▶ _Work to complete_:
Will you transcribe all the entries word for word, skipping the pictures they hold?

--- Material shown Enclosed Below ---

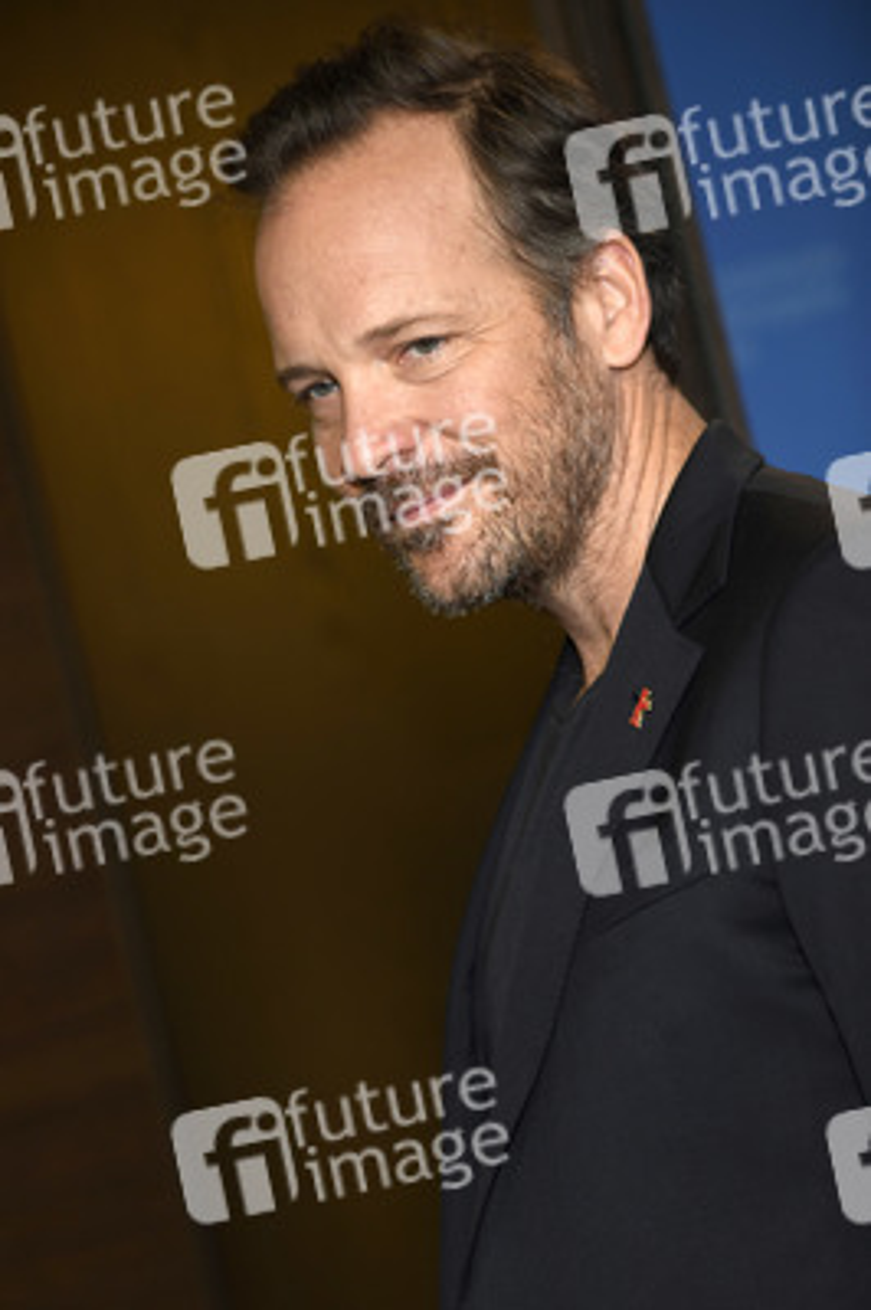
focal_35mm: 102
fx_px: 3708
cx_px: 436
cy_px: 655
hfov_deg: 13.4
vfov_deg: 20.0
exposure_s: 1/320
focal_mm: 102
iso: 800
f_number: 3.2
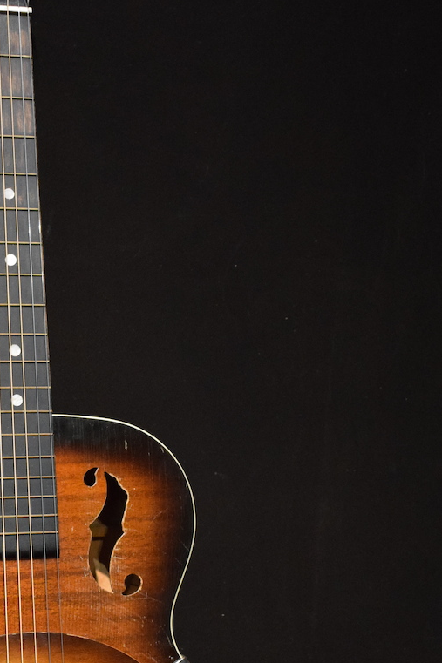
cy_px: 443
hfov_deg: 18.7
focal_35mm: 71
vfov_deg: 28.3
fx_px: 1308
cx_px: 12
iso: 3200
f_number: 4
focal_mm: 24
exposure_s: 1/25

--- End of Enclosed Material shown ---

▶ _Output for this exercise_:
focal_35mm: 102
fx_px: 3708
cx_px: 436
cy_px: 655
hfov_deg: 13.4
vfov_deg: 20.0
exposure_s: 1/320
focal_mm: 102
iso: 800
f_number: 3.2
cy_px: 443
hfov_deg: 18.7
focal_35mm: 71
vfov_deg: 28.3
fx_px: 1308
cx_px: 12
iso: 3200
f_number: 4
focal_mm: 24
exposure_s: 1/25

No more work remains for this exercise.